There is one very obvious way to attack “Imagine”: you can accuse John Lennon of hypocrisy. He had, like, loads of money, and yet he was singing “Imagine no possessions” Isn’t that ironic, man? This argument was pursued by Elvis Costello, which is a fair indication of its arsewittedness: its great problem is that it seems to imply that had “Imagine” been written by a penniless tramp, it would somehow not be shit. As a quick listen will tell you, this is not so.
“Imagine” is a ‘standard’ – in other words it is MOR drek that your gran likes. Rockboys who would sneer at you for liking sappily tuneful stuff by Andrews Williams and Gold will defend “Imagine” to the death, not because of what it is (pawky shite) but because of who it’s by. This is the inevitable end result of paying more than cursory attention to the name on the label: such forbidden knowledge is fatal to your taste.

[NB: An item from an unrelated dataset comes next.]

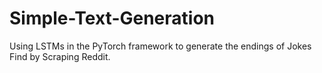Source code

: # Simple-Text-Generation
Using LSTMs in the PyTorch framework to generate the endings of Jokes Find by Scraping Reddit.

“Imagine”, with its dolorous piano and sleepwalked lyrics, is classic songwriting in precisely the same way that Men Are From Mars, Women Are From Venus is classic literature. Only in bloody pop music could this kind of mush get mistaken for meaning. “Imagine all the people, living their life in peace”. Yeah, I can imagine, John, I really can – now tell me! Tell me what to do to make it happen! Oh? Really? Well, fuck you, then.